Thirdly, Delhi being the centre of power, this election cannot be ruled out as any other sub-national election. There are interesting days in store for us in way the Centre-Delhi dynamics would unfold. AAP with its hyper-drive on solving micro-level issues in Delhi might act as both a “policy and political regulator” for the Centre. On the other hand, how the Centre deals with AAP in its activist mode might throw open some interesting dynamics at both ends.
Fourthly, this election yet again proves that the voter would reject the politics of personal attack. Voters in Delhi rejected the politics of personally targeting AAP’s leader, Arvind Kejriwal. This is not the first time we have seen this happening though. The “maut ka saudagar” (merchant of death) statement by the Congress during Assembly elections in Gujarat had backfired on them. Similarly, Modi took off on the ‘chaiwala’ statement by the Congress, which in fact, became the rallying point for Modi’s campaign machinery. Obviously, the BJP either ignored or did not learn from this recent history.

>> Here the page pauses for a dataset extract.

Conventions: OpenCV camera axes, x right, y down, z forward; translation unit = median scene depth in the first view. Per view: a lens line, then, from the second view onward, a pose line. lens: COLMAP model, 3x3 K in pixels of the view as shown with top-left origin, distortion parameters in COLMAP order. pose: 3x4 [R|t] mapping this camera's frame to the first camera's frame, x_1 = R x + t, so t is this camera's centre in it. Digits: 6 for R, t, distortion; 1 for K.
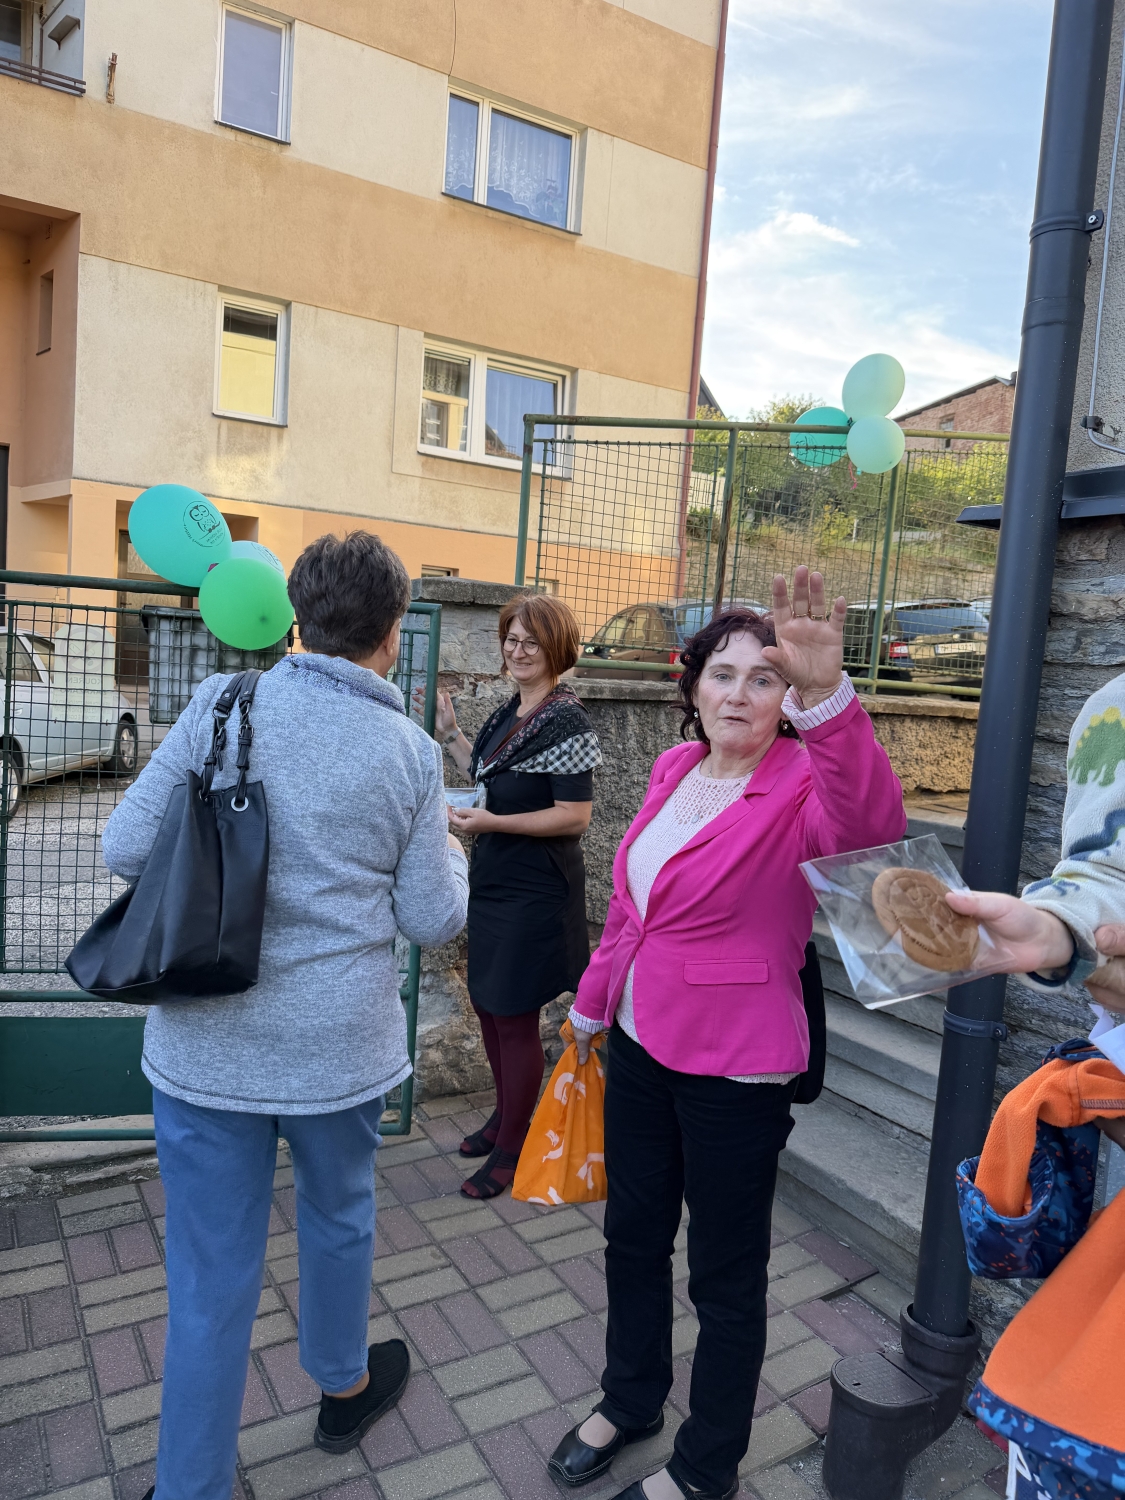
lens RADIAL K [[1058.4, 0, 562.5], [0, 1058.4, 758.4], [0, 0, 1]] dist [0.026981, -0.038442]
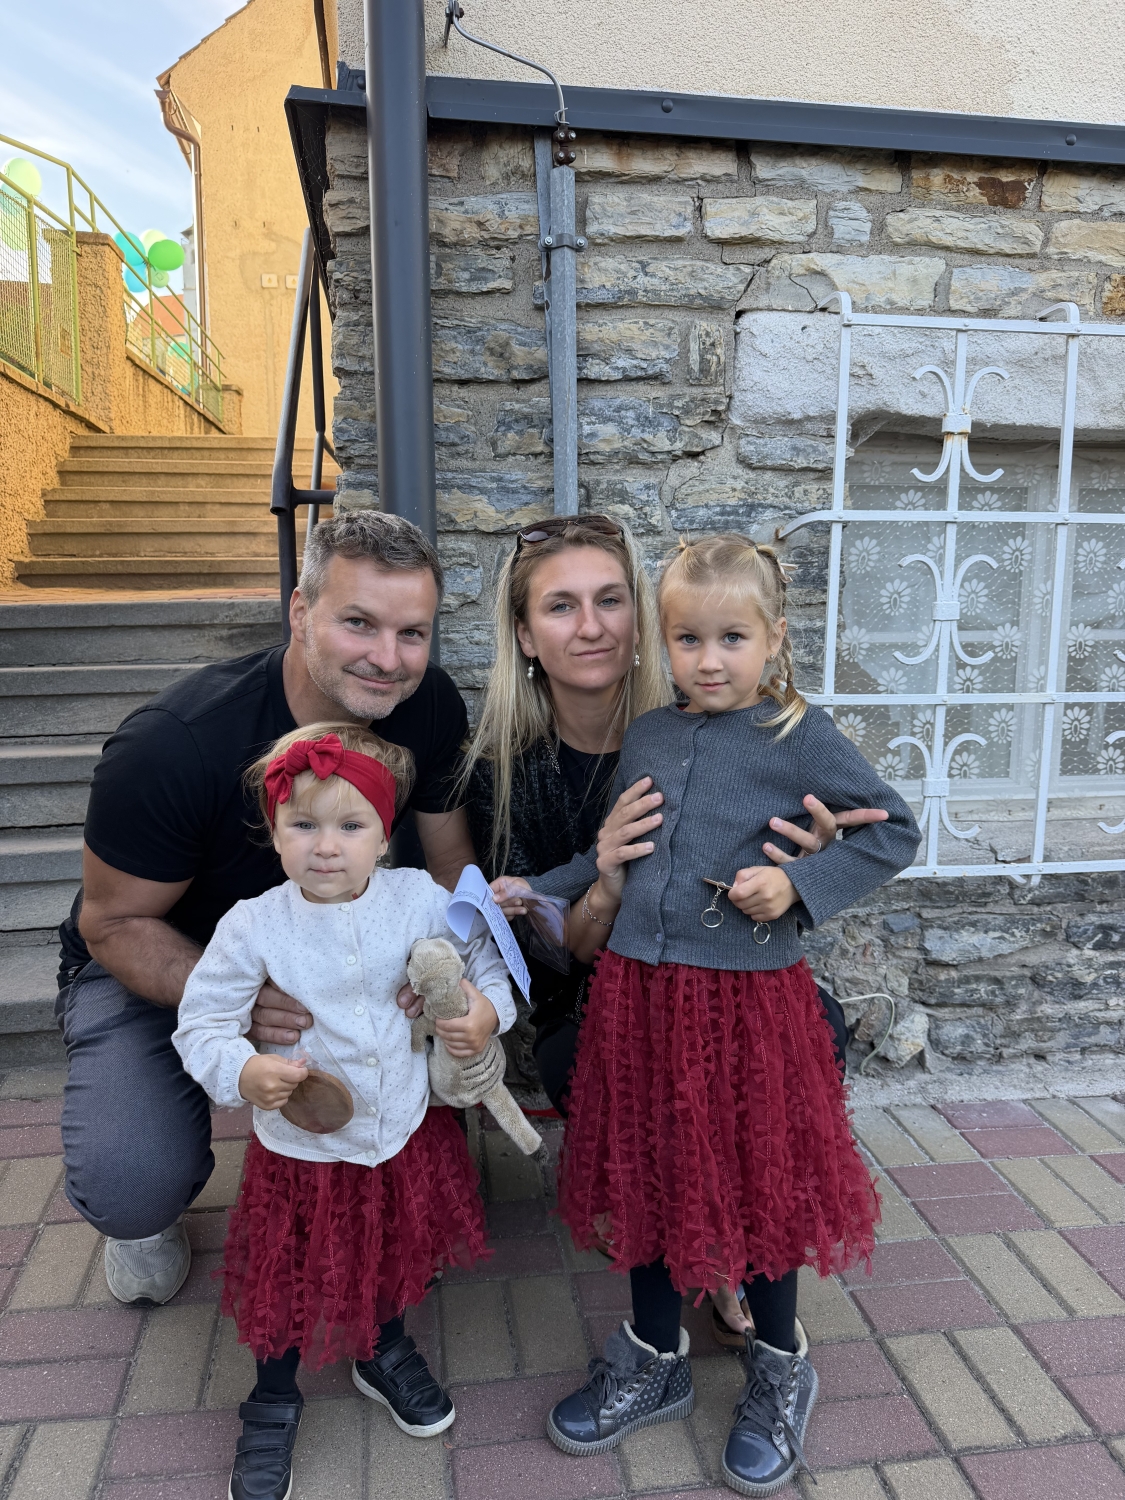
lens RADIAL K [[1070.2, 0, 567.0], [0, 1070.2, 754.1], [0, 0, 1]] dist [-0.008418, 0.005559]
pose [[0.342462, -0.202049, 0.917549, -0.107139], [0.113114, 0.978366, 0.173223, 0.039888], [-0.932698, 0.044465, 0.357908, 0.137591]]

Fifthly, interestingly the 49-day governance by AAP was often a point of attack by other parties, labelling AAP and Kejriwal a “bhagoda” (someone running away from the responsibility) or an inexperienced party, which fails to provide a stable government. On the contrary, the 49 days at the helm of the Delhi administration proved to be a boon for AAP in this election. The voter experienced change, albeit minor, during AAP’s stint such as decline in petty corruption—bribery in government departments and police demanding money on the roads. AAP’s 49-day rule, according to a majority of Delhiites, resulted in a cautious and responsive government. What perhaps also mattered was the public apology by Kejriwal regarding his resignation from the Delhi’s chief ministership. Apparently, Delhi has provided AAP a complete majority to actualise this change from “business as usual” to a responsive government.

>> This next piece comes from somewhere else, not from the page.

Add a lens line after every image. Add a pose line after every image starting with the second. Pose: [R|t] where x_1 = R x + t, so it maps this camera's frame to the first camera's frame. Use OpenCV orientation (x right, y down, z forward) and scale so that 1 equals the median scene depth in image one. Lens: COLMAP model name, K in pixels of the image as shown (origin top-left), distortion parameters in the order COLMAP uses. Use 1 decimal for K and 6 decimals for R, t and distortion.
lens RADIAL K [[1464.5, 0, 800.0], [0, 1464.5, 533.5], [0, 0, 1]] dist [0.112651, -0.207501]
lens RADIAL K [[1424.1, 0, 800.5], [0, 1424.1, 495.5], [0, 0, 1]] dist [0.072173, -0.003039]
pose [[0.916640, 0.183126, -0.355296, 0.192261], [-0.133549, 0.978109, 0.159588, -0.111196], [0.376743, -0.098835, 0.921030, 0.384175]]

The incredible election verdict, notwithstanding, for AAP the challenges are numerous when the jubilations end and oath is taken by the new CM at Ramlila grounds. The first challenge for AAP would be to maintain the “connect” with the ground in terms of honesty and transparency vis-à-vis the people. AAP’s uniqueness lies in the fact that it departs from the culture of power and position displayed by other regimes. In many ways, people got used to “seeing the state” from the other side of the fence as “the state” and “us”. In its approach, AAP has blurred the fencing and as a result, the people have showed faith in it.

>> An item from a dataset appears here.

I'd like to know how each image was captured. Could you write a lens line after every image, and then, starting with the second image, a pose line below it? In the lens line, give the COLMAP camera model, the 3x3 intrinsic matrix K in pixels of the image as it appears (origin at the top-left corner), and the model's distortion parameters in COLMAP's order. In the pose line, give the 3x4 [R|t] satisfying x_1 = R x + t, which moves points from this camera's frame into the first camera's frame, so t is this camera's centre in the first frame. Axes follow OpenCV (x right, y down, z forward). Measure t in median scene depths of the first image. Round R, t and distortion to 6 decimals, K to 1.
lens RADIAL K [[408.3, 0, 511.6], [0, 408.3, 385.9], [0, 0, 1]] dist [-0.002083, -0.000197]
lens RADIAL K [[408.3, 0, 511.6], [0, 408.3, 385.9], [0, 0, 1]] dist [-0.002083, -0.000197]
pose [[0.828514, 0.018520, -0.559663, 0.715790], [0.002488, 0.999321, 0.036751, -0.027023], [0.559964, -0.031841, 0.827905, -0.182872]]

Secondly, AAP needs to view the administrative machinery not as an adversary but as a partner, who will help it deliver. They have to move beyond the “witch hunting” mode, which characterised their earlier stint.
Thirdly, AAP and its leadership will have to abandon its political and policy impatience. The objective should not be the complete overhaul of the system but to mould it cautiously and slowly to suit AAP’s political and administrative style. Politics and policies are about gradualism—AAP’s leadership I hope is aware that Rome was not built in a day.
Fourthly, AAP needs to move from the agitational to action mode, going beyond the election mindset of targeting the BJP or Congress.
Fifth, if the Delhi election results have put pressure on Modi for delivering, AAP should get a head start on delivering on its own set of promises. The promises and actions need to be aligned so that the promises do not fall flat on the face. This can only happen when the government actually gets to the business of governance and show the promises in operation.
Above all, if AAP harbours a long haul in the democratic politics of India the challenge will be to build a strong party organisation and cadre. It will have to capitalise on the current edge.